• THE REQUEST:
Continue the mailing-list reply about the nested VMX preemption timer patch from the point where it stops.

• PASSAGE TO READ:
.....

Re: [PATCH v4] KVM: nVMX: Fully support of nested VMX preemption timer

Gleb Natapov <gleb@xxxxxxxxxx> · Mon, 16 Sep 2013 10:44:22 +0300

On Fri, Sep 13, 2013 at 07:15:11PM +0200, Paolo Bonzini wrote:
> Il 06/09/2013 04:04, Arthur Chunqi Li ha scritto:
> > This patch contains the following two changes:
> > 1. Fix the bug in nested preemption timer support. If vmexit L2->L0
> > with some reasons not emulated by L1, preemption timer value should
> > be save in such exits.
> > 2. Add support of "Save VMX-preemption timer value" VM-Exit controls
> > to nVMX.
> > 
> > With this patch, nested VMX preemption timer features are fully
> > supported.
> > 
> > Signed-off-by: Arthur Chunqi Li <yzt356@xxxxxxxxx>
> > ---
> > ChangeLog to v3:
> > Move nested_adjust_preemption_timer to the latest place just before vmenter.
> > Some minor changes.
> > 
> >  arch/x86/include/uapi/asm/msr-index.h |    1 +
> >  arch/x86/kvm/vmx.c                    |   49 +++++++++++++++++++++++++++++++--
> >  2 files changed, 48 insertions(+), 2 deletions(-)

.....

• SUPPLIED DATA:
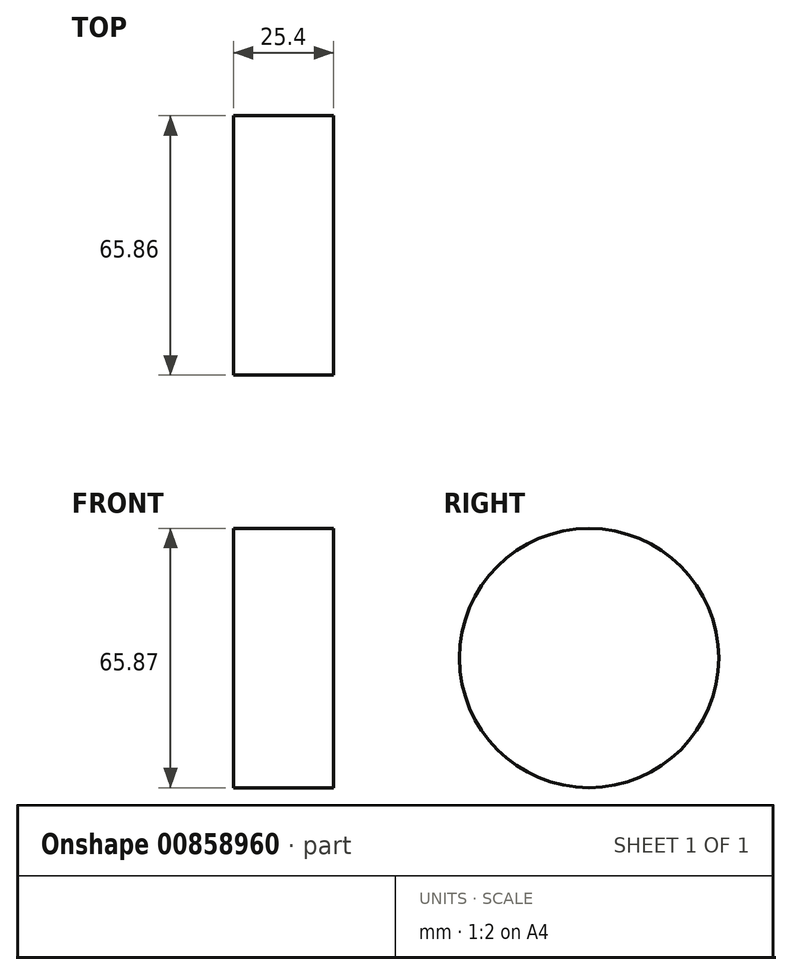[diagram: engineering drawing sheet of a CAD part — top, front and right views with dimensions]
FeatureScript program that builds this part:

.....

• EXERCISE OUTPUT:
> > 
> > diff --git a/arch/x86/include/uapi/asm/msr-index.h b/arch/x86/include/uapi/asm/msr-index.h
> > index bb04650..b93e09a 100644
> > --- a/arch/x86/include/uapi/asm/msr-index.h
> > +++ b/arch/x86/include/uapi/asm/msr-index.h
> > @@ -536,6 +536,7 @@
> >  
> >  /* MSR_IA32_VMX_MISC bits */
> >  #define MSR_IA32_VMX_MISC_VMWRITE_SHADOW_RO_FIELDS (1ULL << 29)
> > +#define MSR_IA32_VMX_MISC_PREEMPTION_TIMER_SCALE   0x1F
> >  /* AMD-V MSRs */
> >  
> >  #define MSR_VM_CR                       0xc0010114
> > diff --git a/arch/x86/kvm/vmx.c b/arch/x86/kvm/vmx.c
> > index 1f1da43..f364d16 100644
> > --- a/arch/x86/kvm/vmx.c
> > +++ b/arch/x86/kvm/vmx.c
> > @@ -374,6 +374,8 @@ struct nested_vmx {
> >  	 */
> >  	struct page *apic_access_page;
> >  	u64 msr_ia32_feature_control;
> > +	/* Set if vmexit is L2->L1 */
> > +	bool nested_vmx_exit;
> >  };
> >  
> >  #define POSTED_INTR_ON  0
> > @@ -2204,7 +2206,17 @@ static __init void nested_vmx_setup_ctls_msrs(void)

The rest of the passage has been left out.